Just to corroborate from the opposite direction, I have run exclusively Linux on my personal machines for nearly a decade, and I started a new job where I get to use PowerShell, and it's really amazing, the amount of grep/tail/head (or Get-ChildItem/Select -First/-Last) I have to do is so much less, it feels so much less klunky. Probably the only thing I don't like more so far is Get-Help, because it doesnt put you into a pager with search, it just dumps to text. EDIT: apparently I need Help not Get-Help for paging EDIT2: and I hate that PowerShell doesn't support readline/emacs keybindings
I thought the PSReadline module had some of that but then it might be a "nearly" compatible experience which can be really jarring when you hit the edge cases.

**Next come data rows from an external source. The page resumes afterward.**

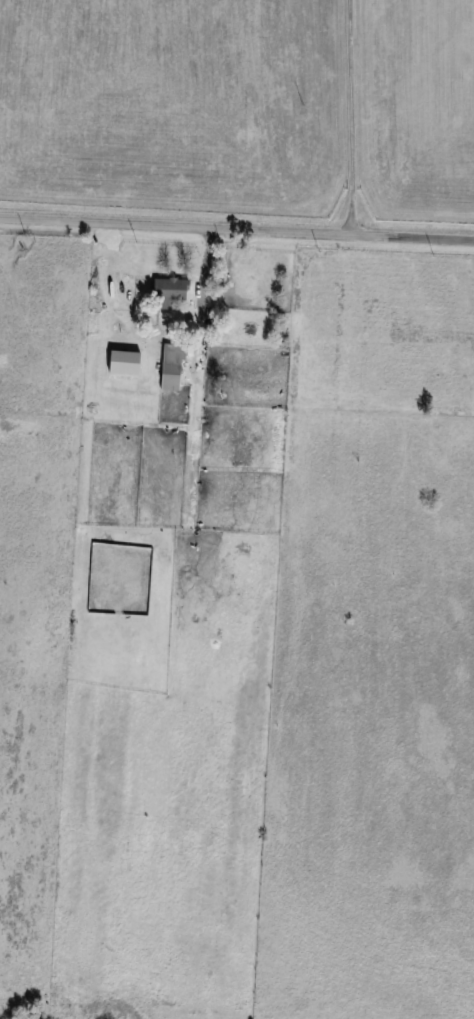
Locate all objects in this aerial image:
road: (350, 117)
road: (237, 228)
building: (172, 291)
building: (95, 327)
building: (174, 366)

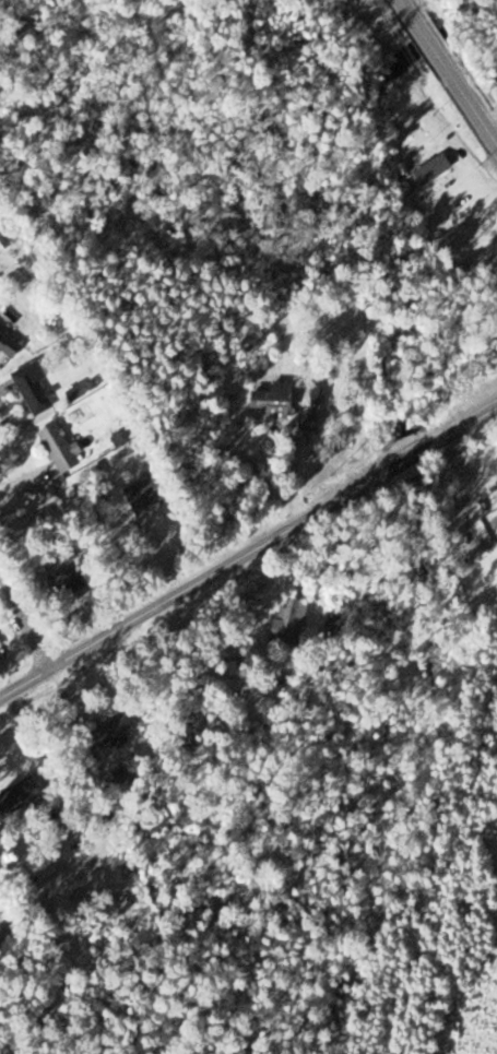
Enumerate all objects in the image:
road: (409, 13)
road: (428, 42)
road: (467, 101)
building: (438, 169)
parking lot: (470, 199)
building: (11, 343)
building: (39, 388)
building: (81, 393)
building: (278, 401)
building: (315, 422)
building: (65, 448)
building: (152, 494)
road: (248, 554)
building: (78, 579)
road: (27, 619)
building: (1, 632)
building: (128, 725)
building: (27, 795)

Maybe I just didn't have enabled, thanks for reminding me, seems good enough for me
What’s the dirs -v, pushd and popd equivalent in PS?
popd and pushd are aliases for Pop-Location and Push-Location, so they are the PowerShell equivalent. Unsure about dir -v.

dir itself is an alias for Get-ChildItem, but I don't know about -v (natural sort of version number)

dirs -v presents a numbered stack of directories. Pushd doesn’t just function on one directory but also takes in a number pointing to a directory on the stack. Nothing like this exists out of the box for PS and it’s one of the most productive features in Bash.
What do those do
Keep a stack of dirs where u can jump very quickly into.